We move to the bedroom to talk more.
We're sitting on the bed. She said that there's something about the few years of possessiveness that she just can't handle. Something that isn't sitting right. I said, "fair enough. I understand that." Then, I ask her if she's still in love with me. She immediately says, "Yes, I love you so so much, sweetheart". I said, ".... that isn't what I asked, hun" I then got a silence, teary eyes, and a look that says "I'm not sure". I didn't know what to say... I'm still kind of in shock. I then asked her if she was happy, and she said "yeah, but I can't keep trying to be happy for other people."She starts crying more. She said it's physically and mentally paining her to say this, but "I think I need some time, by myself, to work on me." I told her that was okay, and to take whatever time she needed to figure things out. The rest was kind of a blur, but we cried in eachothers arms a few times, and I said, "hun, if you have to go (to ****'s house, her best girl-friend), please do it. I don't want you to feel like you can't go to figure shit out. I don't want you to feel like it's not an option." She seemed relieved that I said that. It took her a second, but she said, "okay....... I guess I'll get a few things..... and head out." I said okay. I stood there as she packed 2 backpacks and got her laptop. On her way out to the car, I said, "how long until you want me to contact you?" She said, "one or two days, probably..." I helped her to the car, gave her a kiss, and said "if you need anything, call me. I'm here for you." She gave me a kiss again, said I love you, and got in the car. I went inside and she left.

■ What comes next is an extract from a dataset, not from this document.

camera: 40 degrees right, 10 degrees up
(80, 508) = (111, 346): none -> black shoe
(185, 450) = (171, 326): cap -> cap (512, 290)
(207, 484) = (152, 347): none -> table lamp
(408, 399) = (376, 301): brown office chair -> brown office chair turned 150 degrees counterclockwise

Today, when I got home, I saw that she changed her FB password, because her account info was up on the home PC with her old info and said, "last changed 14 hours ago" Which would be like 2am last night. We have really similar profile pics so I just hit enter on the Facebook main page thinking it was going to log me in.

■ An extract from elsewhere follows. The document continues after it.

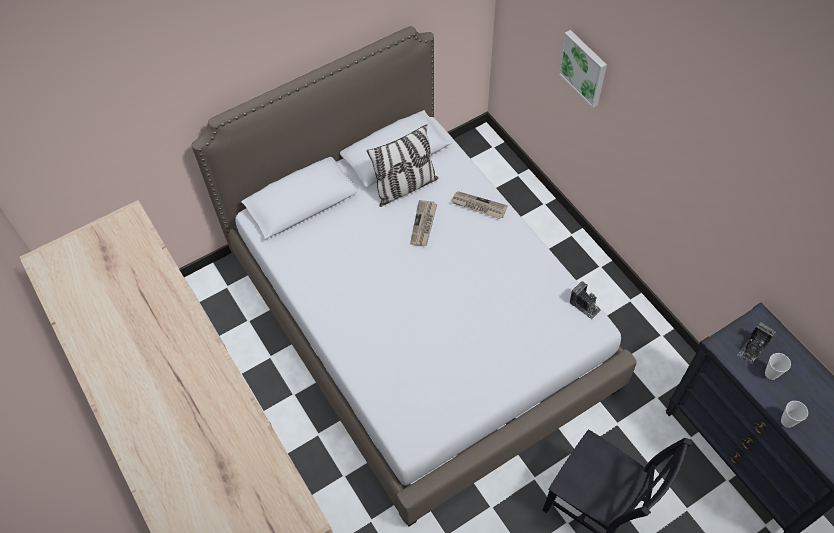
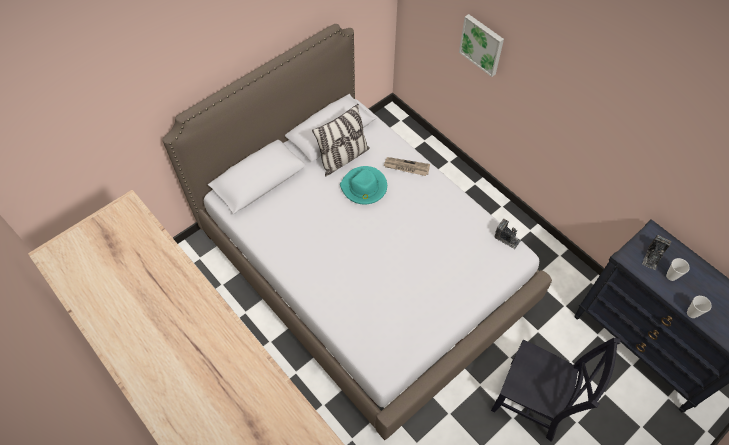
camera: 10 degrees left, 0 degrees up
(424, 224) = (364, 187): newspaper -> turquoise hat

I'm expecting the worst, but hoping for the best. I know it's so hard to judge because every relationship is different, but believe me when I tell you, it's a special one. Everyone says how jealous they are of us, how cute we are, etc. I just didn't see this ever happening. Do you think that there's a chance she will think about it and come back? Or does it sound like she's probably had enough and is just afraid to tell me straight up?
Sorry for the wall of text, guys. I couldn't TL;DR this if I tried. Please be kind, I know I've fucked up here and there.